Christie’s will hold the live sale in London on June 25, while some of the pieces will be available in an online auction from June 14-28, according to a news release from the auction house on Monday.

Andreas Kronthaler, Westwood’s husband and the creative director for her eponymous fashion company, selected the clothing, jewellery, and accessories for the sale, and the auction will benefit charitable organisations The Vivienne Foundation, Amnesty International, and Médecins Sans Frontières.

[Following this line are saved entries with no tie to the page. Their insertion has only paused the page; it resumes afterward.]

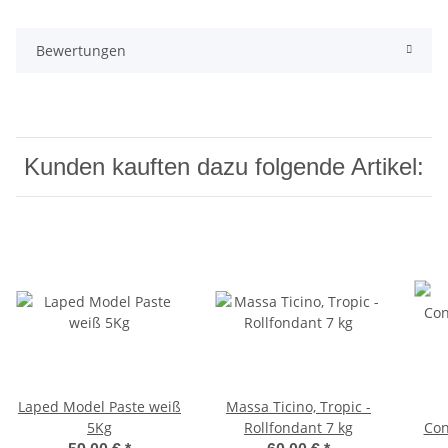
Bewertungen
Kunden kauften dazu folgende Artikel:
Laped Model Paste weiß
Massa Ticino, Tropic -
5Kg
Rollfondant 7 kg
Con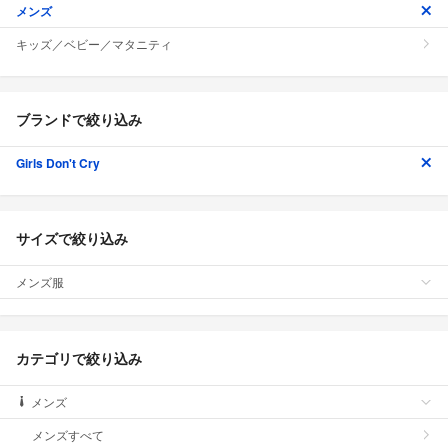
メンズ
キッズ／ベビー／マタニティ
ブランドで絞り込み
Girls Don't Cry
サイズで絞り込み
メンズ服
カテゴリで絞り込み
メンズ
メンズすべて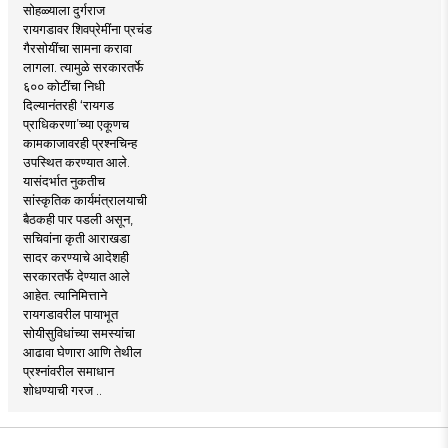
सोहळ्याला दुर्गराज
रायगडावर शिवप्रेमींना प्रचंड
गैरसोयींचा सामना करावा
लागला. त्यामुळे सरकारतर्फे
६०० कोटींचा निधी
दिल्यानंतरही ‘रायगड
प्राधिकरणा’च्या एकूणच
कामकाजावरही प्रश्नचिन्ह
उपस्थित करण्यात आले.
यासंदर्भात नुकतीच
सांस्कृतिक कार्यमंत्रालयाची
बैठकही पार पडली असून,
सचिवांना कृती आराखडा
सादर करण्याचे आदेशही
सरकारतर्फे देण्यात आले
आहेत. त्यानिमित्ताने
रायगडावरील पायाभूत
सोयीसुविधांच्या समस्यांचा
आढावा घेणारा आणि तेथील
प्रश्नांवरील समाधान
शोधण्याची गरज ..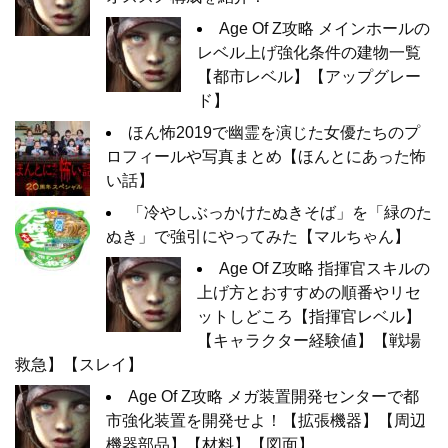
Age Of Z攻略 メインホールの
レベル上げ強化条件の建物一覧
【都市レベル】【アップグレー
ド】
ほん怖2019で幽霊を演じた女優たちのプ
ロフィールや写真まとめ【ほんとにあった怖
い話】
「冷やしぶっかけたぬきそば」を「緑のた
ぬき」で強引にやってみた【マルちゃん】
Age Of Z攻略 指揮官スキルの
上げ方とおすすめの順番やリセ
ットしどころ【指揮官レベル】
【キャラクター経験値】【戦場
救急】【スレイ】
Age Of Z攻略 メガ装置開発センターで都
市強化装置を開発せよ！【拡張機器】【周辺
機器部品】【材料】【図面】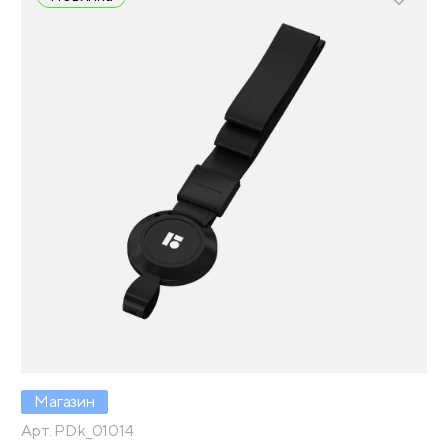
Магазин
Арт. PDk_01014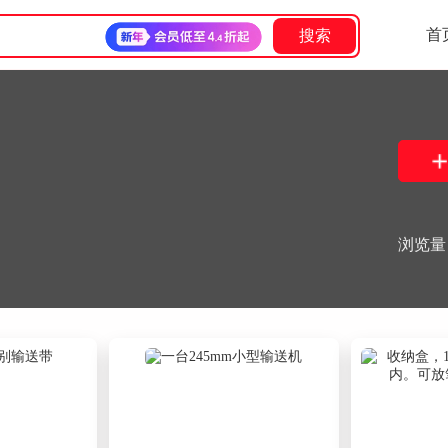
首
搜索
浏览量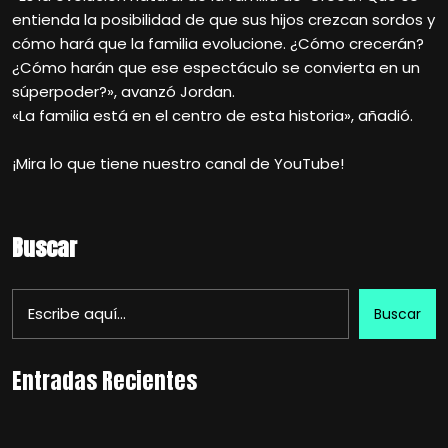
entienda la posibilidad de que sus hijos crezcan sordos y
cómo hará que la familia evolucione. ¿Cómo crecerán?
¿Cómo harán que ese espectáculo se convierta en un
súperpoder?», avanzó Jordan.
«La familia está en el centro de esta historia», añadió.
¡Mira lo que tiene nuestro canal de YouTube!
Buscar
Buscar
Entradas Recientes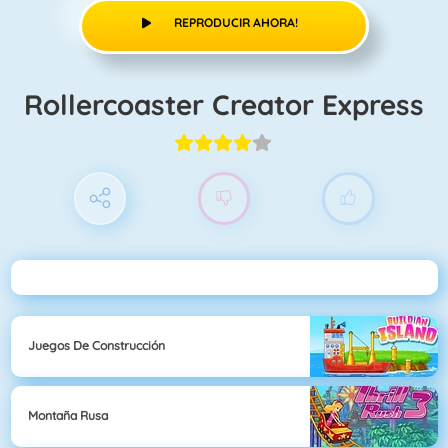
REPRODUCIR AHORA!
Rollercoaster Creator Express
Juegos De Construcción
Montaña Rusa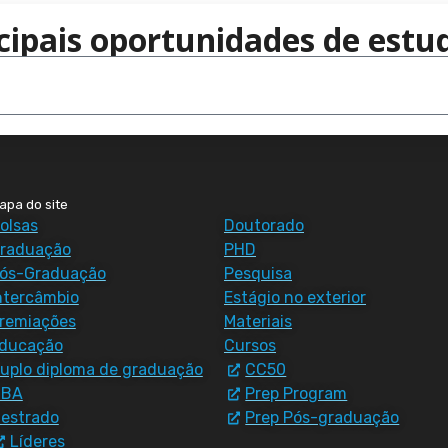
cipais oportunidades de estud
apa do site
olsas
Doutorado
raduação
PHD
ós-Graduação
Pesquisa
ntercâmbio
Estágio no exterior
remiações
Materiais
ducação
Cursos
uplo diploma de graduação
CC50
MBA
Prep Program
estrado
Prep Pós-graduação
Líderes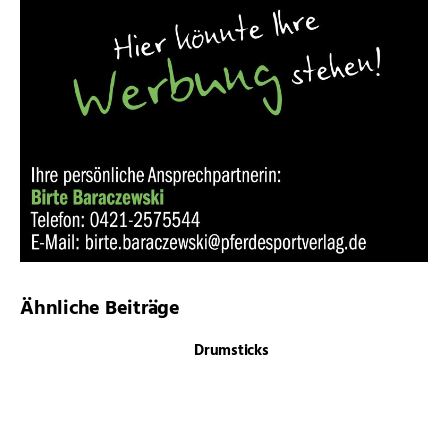
Ähnliche Beiträge
Drumsticks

The more than 200 lots span four decades of Westwood’s fashion, dating to Autumn/Winter 1983-84, which was one of Westwood’s earliest collections. Titled “Witches,” the collection was inspired by witchcraft as well as Keith Haring’s “graphic code of magic symbols,” and the earliest piece being offered from it is a two-piece ensemble made of navy blue serge, according to the release.

“Vivienne Westwood’s sense of activism, art and style is embedded in each and every piece that she created,” said Adrian Hume-Sayer, the head of sale and director of Private & Iconic Collections at Christie’s.

A corset gown of taupe silk taffeta from “Dressed to Scale,” Autumn/Winter 1998-99, will also be included in the sale. The collection “referenced the fashions that were documented by the 18th century satirist James Gillray and were intended to attract as well as provoke thought and debate,” according to Christie’s.

Additionally, a dress with a blue and white striped blouse and a printed propaganda modesty panel and apron is a part of the wardrobe collection. The dress was a part of “Propaganda,” Autumn/Winter 2005-06, Westwood’s “most overtly political show” at the time. It referenced both her punk era and Aldous Huxley’s essay “Propaganda in a Democratic Society,” according to Christie’s.

The wardrobe collection will be publicly exhibited at Christie’s London from June 14-24.

“The pre-sale exhibition and auctions at Christie’s will celebrate her extraordinary vision with a selection of looks that mark significant moments not only in her career, but also in her personal life,” Hume-Sayer said. “This will be a unique opportunity for audiences to encounter both the public and the private world of the great Dame Vivienne Westwood and to raise funds for the causes in which she so ardently believed.”

Westwood died in December 2022 in London at the age of 81.